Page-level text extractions
=== Begin Enclosure ===

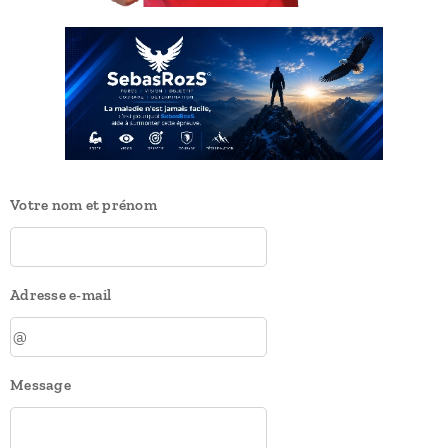
Votre nom et prénom
Adresse e-mail
Message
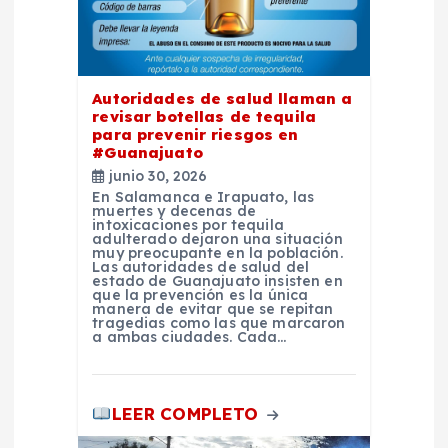
e
e
Autoridades de salud llaman a
n
revisar botellas de tequila
para prevenir riesgos en
t
#Guanajuato
junio 30, 2026
En Salamanca e Irapuato, las
r
muertes y decenas de
intoxicaciones por tequila
adulterado dejaron una situación
a
muy preocupante en la población.
Las autoridades de salud del
estado de Guanajuato insisten en
que la prevención es la única
d
manera de evitar que se repitan
tragedias como las que marcaron
a ambas ciudades. Cada…
a
s
LEER COMPLETO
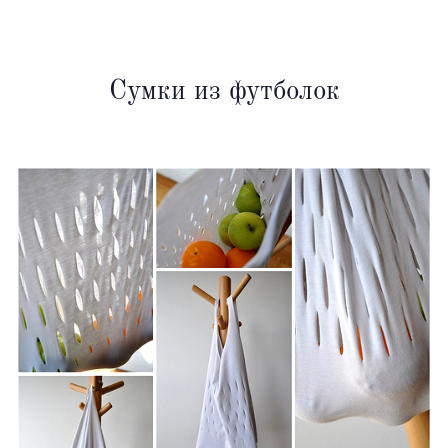
Сумки из футболок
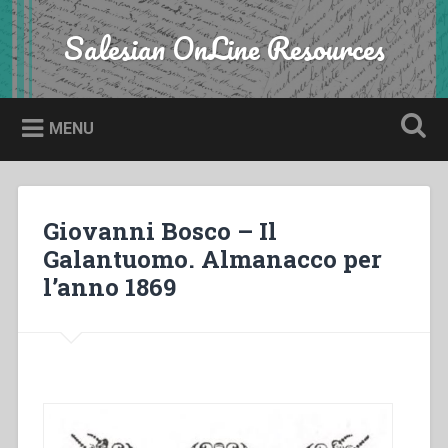
Skip
to
Salesian OnLine Resources
Search
content
MENU
Giovanni Bosco – Il
Galantuomo. Almanacco per
l’anno 1869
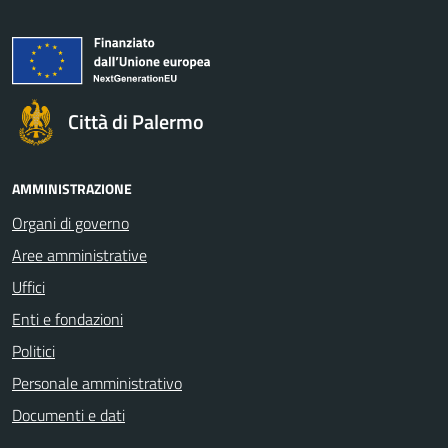
Città di Palermo
AMMINISTRAZIONE
Organi di governo
Aree amministrative
Uffici
Enti e fondazioni
Politici
Personale amministrativo
Documenti e dati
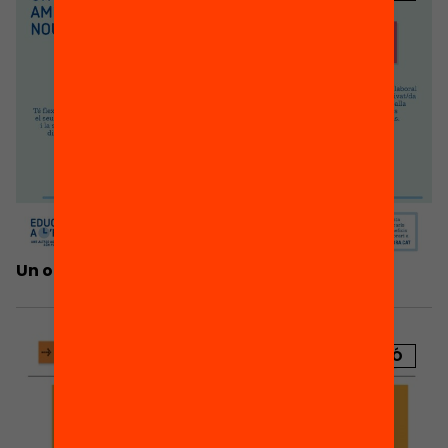
Un o una docent amb els nous horaris…
PUBLICACIÓ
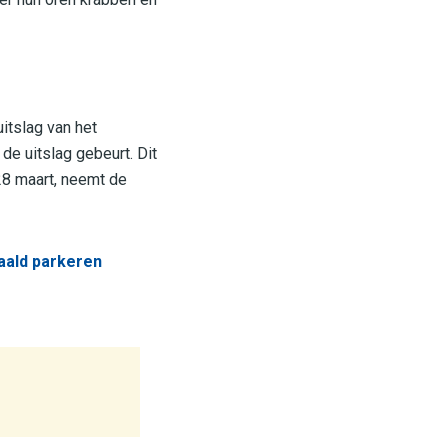
itslag van het
e uitslag gebeurt. Dit
28 maart, neemt de
aald parkeren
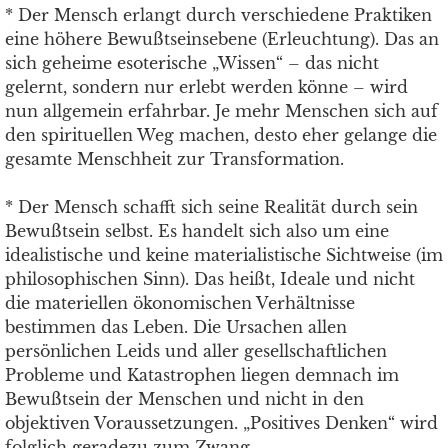
* Der Mensch erlangt durch verschiedene Praktiken
eine höhere Bewußtseinsebene (Erleuchtung). Das an
sich geheime esoterische „Wissen“ – das nicht
gelernt, sondern nur erlebt werden könne – wird
nun allgemein erfahrbar. Je mehr Menschen sich auf
den spirituellen Weg machen, desto eher gelange die
gesamte Menschheit zur Transformation.
* Der Mensch schafft sich seine Realität durch sein
Bewußtsein selbst. Es handelt sich also um eine
idealistische und keine materialistische Sichtweise (im
philosophischen Sinn). Das heißt, Ideale und nicht
die materiellen ökonomischen Verhältnisse
bestimmen das Leben. Die Ursachen allen
persönlichen Leids und aller gesellschaftlichen
Probleme und Katastrophen liegen demnach im
Bewußtsein der Menschen und nicht in den
objektiven Voraussetzungen. „Positives Denken“ wird
folglich geradezu zum Zwang.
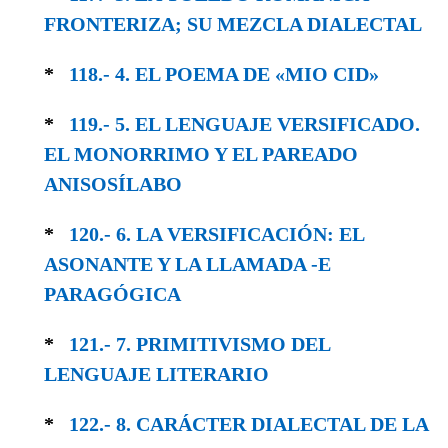
FRONTERIZA; SU MEZCLA DIALECTAL
*
118.- 4. EL POEMA DE «MIO CID»
*
119.- 5. EL LENGUAJE VERSIFICADO.
EL MONORRIMO Y EL PAREADO
ANISOSÍLABO
*
120.- 6. LA VERSIFICACIÓN: EL
ASONANTE Y LA LLAMADA -E
PARAGÓGICA
*
121.- 7. PRIMITIVISMO DEL
LENGUAJE LITE­RARIO
*
122.- 8. CARÁCTER DIALECTAL DE LA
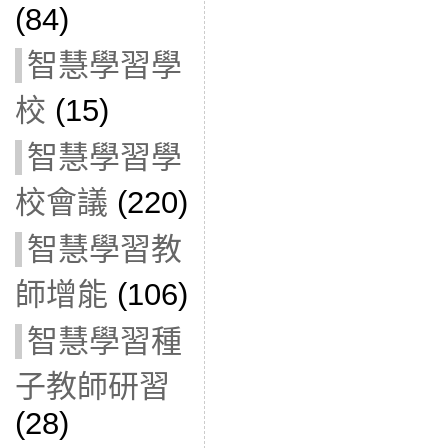
(84)
智慧學習學
校
(15)
智慧學習學
校會議
(220)
智慧學習教
師增能
(106)
智慧學習種
子教師研習
(28)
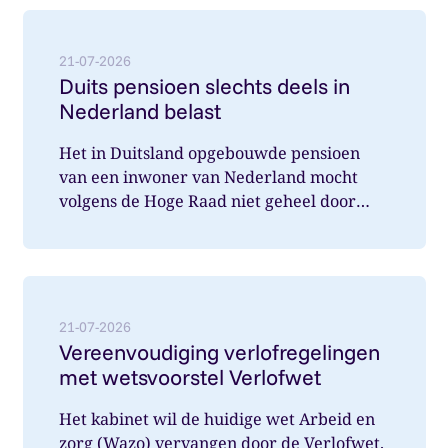
Lees meer over: Duits pensioen slechts deels in Nede
21-07-2026
Duits pensioen slechts deels in
Nederland belast
Het in Duitsland opgebouwde pensioen
van een inwoner van Nederland mocht
volgens de Hoge Raad niet geheel door
Nederland belast worden. Wat speelde hi...
Lees meer over: Vereenvoudiging verlofregelingen m
21-07-2026
Vereenvoudiging verlofregelingen
met wetsvoorstel Verlofwet
Het kabinet wil de huidige wet Arbeid en
zorg (Wazo) vervangen door de Verlofwet.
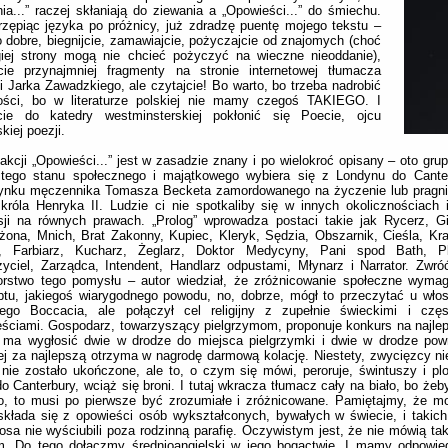
ia...” raczej skłaniają do ziewania a „Opowieści...” do śmiechu.
rzępiąc języka po próżnicy, już zdradzę puentę mojego tekstu –
o dobre, biegnijcie, zamawiajcie, pożyczajcie od znajomych (choć
giej strony mogą nie chcieć pożyczyć na wieczne nieoddanie),
jcie przynajmniej fragmenty na stronie internetowej tłumacza
i Jarka Zawadzkiego, ale czytajcie! Bo warto, bo trzeba nadrobić
łości, bo w literaturze polskiej nie mamy czegoś TAKIEGO. I
cie do katedry westminsterskiej pokłonić się Poecie, ojcu
kiej poezji.
akcji „Opowieści...” jest w zasadzie znany i po wielokroć opisany – oto gru
itego stanu społecznego i majątkowego wybiera się z Londynu do Canter
ynku męczennika Tomasza Becketa zamordowanego na życzenie lub pragni
króla Henryka II. Ludzie ci nie spotkaliby się w innych okolicznościach i
sji na równych prawach. „Prolog” wprowadza postaci takie jak Rycerz, G
żona, Mnich, Brat Zakonny, Kupiec, Kleryk, Sędzia, Obszarnik, Cieśla, Kra
, Farbiarz, Kucharz, Żeglarz, Doktor Medycyny, Pani spod Bath, P
yciel, Zarządca, Intendent, Handlarz odpustami, Młynarz i Narrator. Zwr
orstwo tego pomysłu – autor wiedział, że zróżnicowanie społeczne wymag
tu, jakiegoś wiarygodnego powodu, no, dobrze, mógł to przeczytać u włos
kiego Boccacia, ale połączył cel religijny z zupełnie świeckimi i częs
ściami. Gospodarz, towarzyszący pielgrzymom, proponuje konkurs na najle
 ma wygłosić dwie w drodze do miejsca pielgrzymki i dwie w drodze powr
j za najlepszą otrzyma w nagrodę darmową kolację. Niestety, zwycięzcy n
 nie zostało ukończone, ale to, o czym się mówi, peroruje, świntuszy i pl
do Canterbury, wciąż się broni. I tutaj wkracza tłumacz cały na biało, bo żeb
o, to musi po pierwsze być zrozumiałe i zróżnicowane. Pamiętajmy, że m
składa się z opowieści osób wykształconych, bywałych w świecie, i takich,
osa nie wyściubili poza rodzinną parafię. Oczywistym jest, że nie mówią ta
. Do tego dołączmy średnioangielski w jego bogactwie. I mamy odpowied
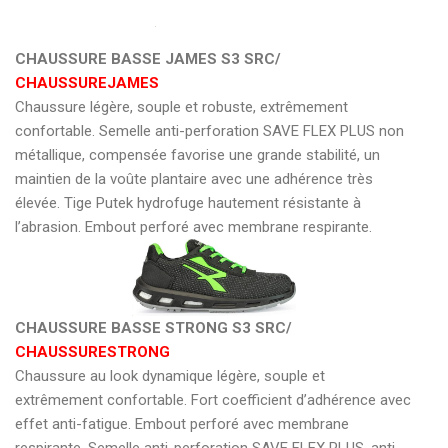
CHAUSSURE BASSE JAMES S3 SRC/
CHAUSSUREJAMES
Chaussure légère, souple et robuste, extrêmement
confortable. Semelle anti-perforation SAVE FLEX PLUS non
métallique, compensée favorise une grande stabilité, un
maintien de la voûte plantaire avec une adhérence très
élevée. Tige Putek hydrofuge hautement résistante à
l’abrasion. Embout perforé avec membrane respirante.
CHAUSSURE BASSE STRONG S3 SRC/
CHAUSSURESTRONG
Chaussure au look dynamique légère, souple et
extrêmement confortable. Fort coefficient d’adhérence avec
effet anti-fatigue. Embout perforé avec membrane
respirante. Semelle anti-perforation SAVE FLEX PLUS, anti-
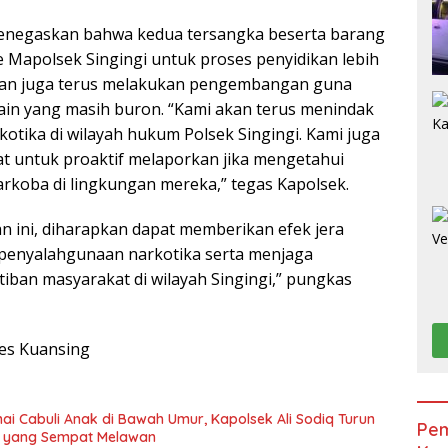
menegaskan bahwa kedua tersangka beserta barang
e Mapolsek Singingi untuk proses penyidikan lebih
isian juga terus melakukan pengembangan guna
in yang masih buron. “Kami akan terus menindak
otika di wilayah hukum Polsek Singingi. Kami juga
 untuk proaktif melaporkan jika mengetahui
rkoba di lingkungan mereka,” tegas Kapolsek.
n ini, diharapkan dapat memberikan efek jera
 penyalahgunaan narkotika serta menjaga
iban masyarakat di wilayah Singingi,” pungkas
es Kuansing
enai Cabuli Anak di Bawah Umur, Kapolsek Ali Sodiq Turun
Pem
u yang Sempat Melawan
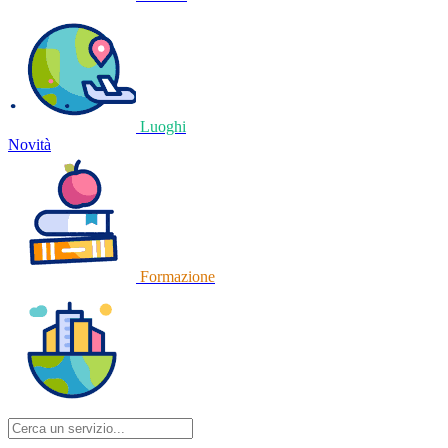
Luoghi
Novità
Formazione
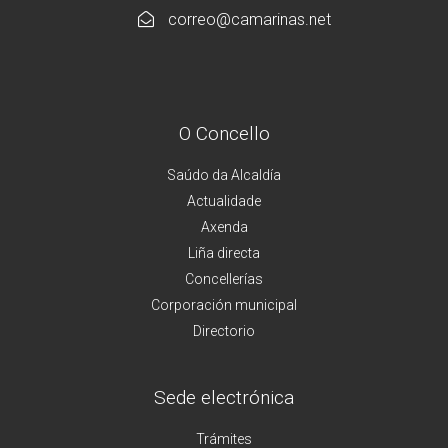
correo@camarinas.net
O Concello
Saúdo da Alcaldía
Actualidade
Axenda
Liña directa
Concellerías
Corporación municipal
Directorio
Sede electrónica
Trámites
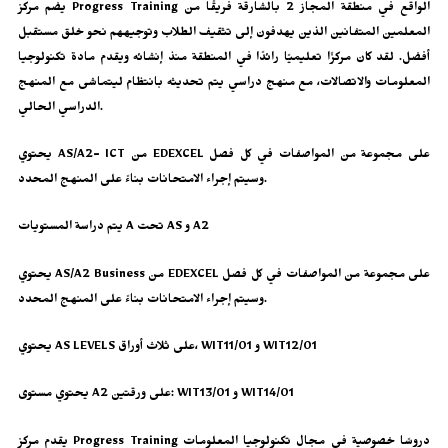
يضم مركز Progress Training الواقع في منطقة المجاز 2 بالشارقة فريقًا من
المعلمين المتفانين الذين يهدفون إلى تثقيف الطلاب وتوجيههم نحو خلق مستقبل
أفضل. لقد كان مركزًا تعليميًا رائدًا في المنطقة منذ إنشائه ويقدم مادة تكنولوجيا
المعلومات والاتصالات، مع منهج دراسي يتم تحديثه بانتظام ليتماشى مع المنهج
الدراسي الحالي.
يحتوي AS/A2- ICT من EDEXCEL على مجموعة من المواصفات في كل فصل
وسيتم إجراء الامتحانات بناءً على المنهج المحدد.
يتم دراسة المستويات A تحت AS و A2
يحتوي AS/A2 Business من EDEXCEL على مجموعة من المواصفات في كل فصل
وسيتم إجراء الامتحانات بناءً على المنهج المحدد.
يحتوي AS LEVELS على ثلاث أوراق، WIT11/01 و WIT12/01
يحتوي مستوى A2 على ورقتين: WIT13/01 و WIT14/01
يقدم مركز Progress Training دروسًا خصوصية في مجال تكنولوجيا المعلومات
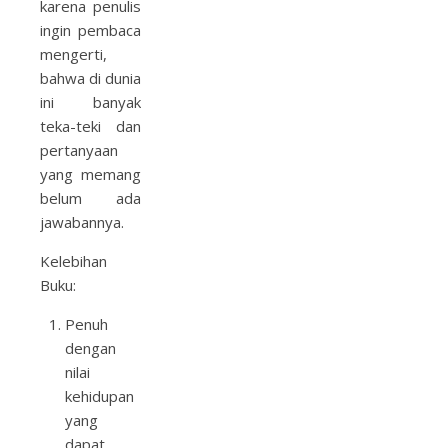
karena penulis
ingin pembaca
mengerti,
bahwa di dunia
ini banyak
teka-teki dan
pertanyaan
yang memang
belum ada
jawabannya.
Kelebihan
Buku:
Penuh
dengan
nilai
kehidupan
yang
dapat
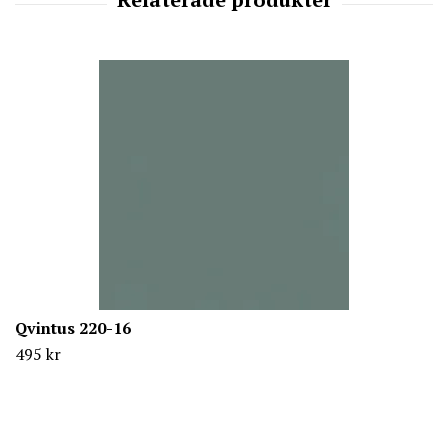
Qvintus 220-16
495 kr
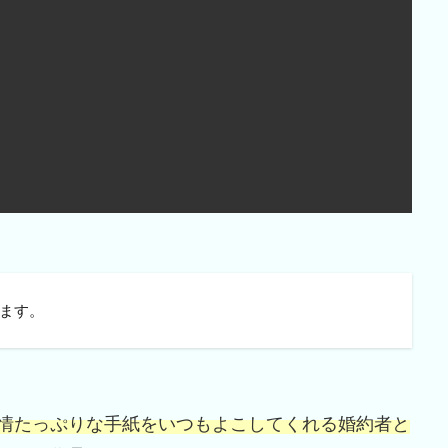
ます。
情たっぷりな手紙をいつもよこしてくれる婚約者と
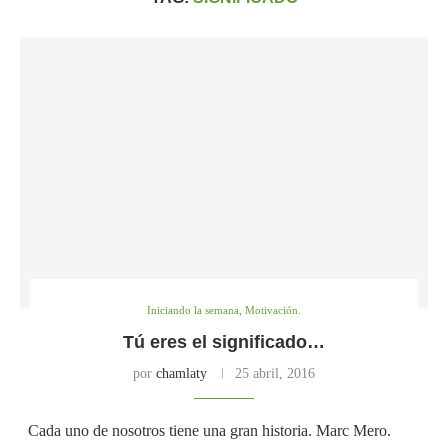
Iniciando la semana, Motivación.
Tú eres el significado…
por
chamlaty
25 abril, 2016
Cada uno de nosotros tiene una gran historia. Marc Mero.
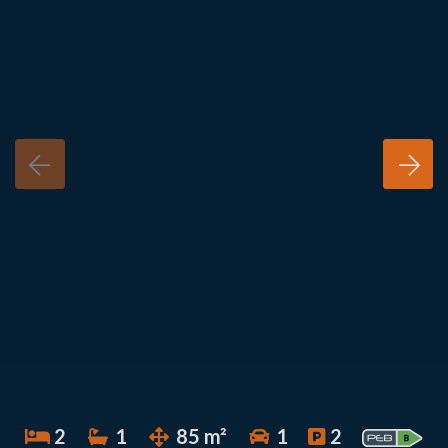
2
1
85 m²
1
2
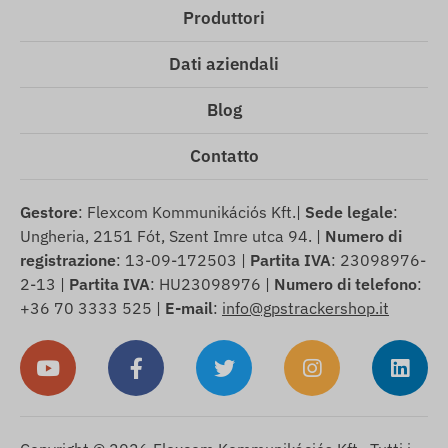
Produttori
Dati aziendali
Blog
Contatto
Gestore
: Flexcom Kommunikációs Kft.|
Sede legale
:
Ungheria, 2151 Fót, Szent Imre utca 94. |
Numero di
registrazione
: 13-09-172503 |
Partita IVA
: 23098976-
2-13 |
Partita IVA
: HU23098976 |
Numero di telefono
:
+36 70 3333 525 |
E-mail
:
info@gpstrackershop.it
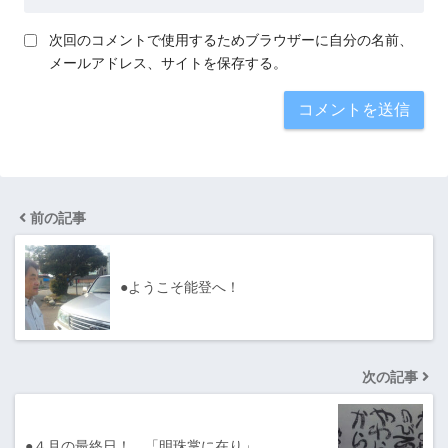
次回のコメントで使用するためブラウザーに自分の名前、
メールアドレス、サイトを保存する。
前の記事
●ようこそ能登へ！
次の記事
●４月の最終日！…「明珠掌に在り」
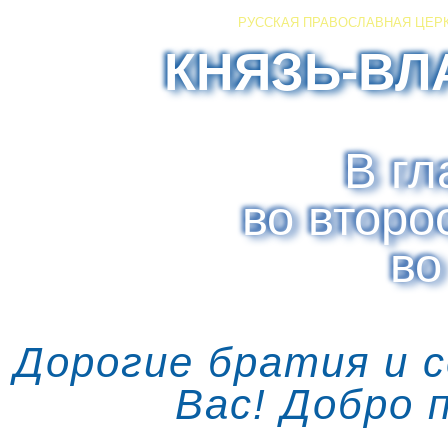
РУССКАЯ ПРАВОСЛАВНАЯ ЦЕР
КНЯЗЬ-ВЛ
В гл
во второ
во
Дорогие братия и 
Вас! Добро 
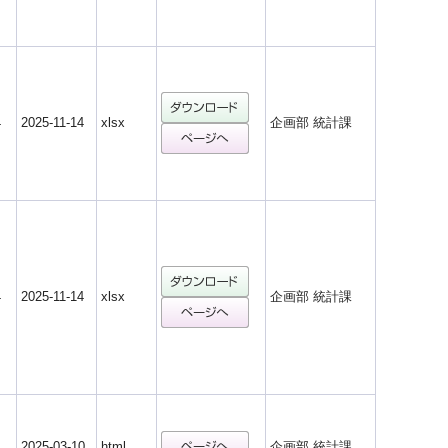
4
2025-11-14
xlsx
企画部 統計課
4
2025-11-14
xlsx
企画部 統計課
1
2025-03-10
html
企画部 統計課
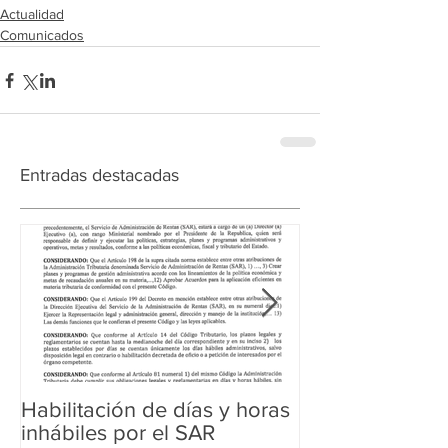
Actualidad
Comunicados
Entradas destacadas
Habilitación de días y horas
Ampliación de 
inhábiles por el SAR
Regularización 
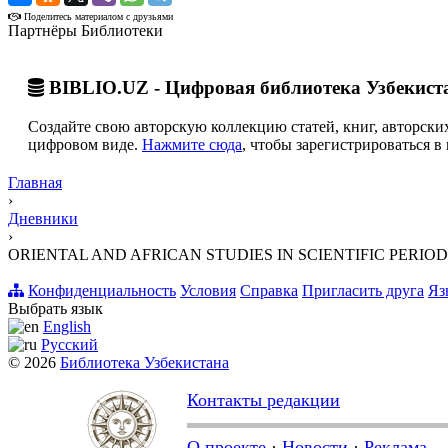
Поделитесь материалом с друзьями
Партнёры Библиотеки
BIBLIO.UZ - Цифровая библиотека Узбекист
Создайте свою авторскую коллекцию статей, книг, авторских
цифровом виде.
Нажмите сюда
, чтобы зарегистрироваться в 
Главная
›
Дневники
›
ORIENTAL AND AFRICAN STUDIES IN SCIENTIFIC PERIOD
Конфиденциальность
Условия
Справка
Пригласить друга
Яз
Выбрать язык
English
Русский
© 2026
Библиотека Узбекистана
Контакты редакции
О проекте
·
Новости
·
Реклама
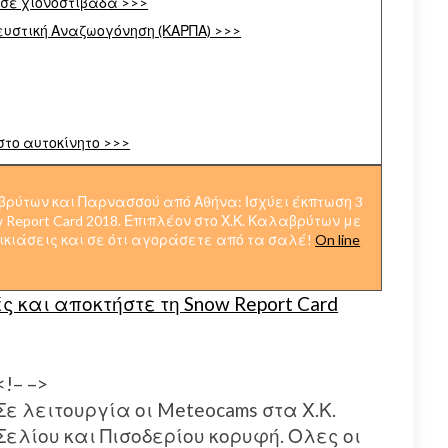
 σε χιονοστιβάδα >>>
υστική Αναζωογόνηση (ΚΑΡΠΑ) >>>
στο αυτοκίνητο >>>
αβρύτων και Παρνασσού από Αθήνα: Ισχύει έκπτωση 3
w Report Card 2018. Επιπλέον στο Χ.Κ. Καλαβρύτων με
νοικιάσεις και σε ότι αγοράσετε από τα σαλέ!
On line
 και αποκτήστε τη Snow Report Card
<!–
–>
Σε λειτουργία οι Meteocams στα Χ.Κ.
Σελίου και Πισοδερίου κορυφή. Ολες οι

=== End Enclosure ===

● **BRIEF**
Update the lines starting with the line containing "menegaskan bahwa kedua" and running through the line containing "يقدم مركز Progress" by changing "Kapolsek" to "Kapolres" and leaving all other text as it is. Omit the picture lines from your answer.

● **SOLVED PROBLEM**
menegaskan bahwa kedua tersangka beserta barang
e Mapolsek Singingi untuk proses penyidikan lebih
isian juga terus melakukan pengembangan guna
in yang masih buron. “Kami akan terus menindak
otika di wilayah hukum Polsek Singingi. Kami juga
 untuk proaktif melaporkan jika mengetahui
rkoba di lingkungan mereka,” tegas Kapolres.
n ini, diharapkan dapat memberikan efek jera
 penyalahgunaan narkotika serta menjaga
iban masyarakat di wilayah Singingi,” pungkas
es Kuansing
enai Cabuli Anak di Bawah Umur, Kapolres Ali Sodiq Turun
Pem
u yang Sempat Melawan
Luoghi
Novità
Formazione
correo@camarinas.net
O Concello
Saúdo da Alcaldía
Actualidade
Axenda
Liña directa
Concellerías
Corporación municipal
Directorio
Sede electrónica
Trámites
يضم مركز Progress Training الواقع في منطقة المجاز 2 بالشارقة فريقًا من
المعلمين المتفانين الذين يهدفون إلى تثقيف الطلاب وتوجيههم نحو خلق مستقبل
أفضل. لقد كان مركزًا تعليميًا رائدًا في المنطقة منذ إنشائه ويقدم مادة تكنولوجيا
المعلومات والاتصالات، مع منهج دراسي يتم تحديثه بانتظام ليتماشى مع المنهج
الدراسي الحالي.
يحتوي AS/A2- ICT من EDEXCEL على مجموعة من المواصفات في كل فصل
وسيتم إجراء الامتحانات بناءً على المنهج المحدد.
يتم دراسة المستويات A تحت AS و A2
يحتوي AS/A2 Business من EDEXCEL على مجموعة من المواصفات في كل فصل
وسيتم إجراء الامتحانات بناءً على المنهج المحدد.
يحتوي AS LEVELS على ثلاث أوراق، WIT11/01 و WIT12/01
يحتوي مستوى A2 على ورقتين: WIT13/01 و WIT14/01
يقدم مركز Progress Training دروسًا خصوصية في مجال تكنولوجيا المعلومات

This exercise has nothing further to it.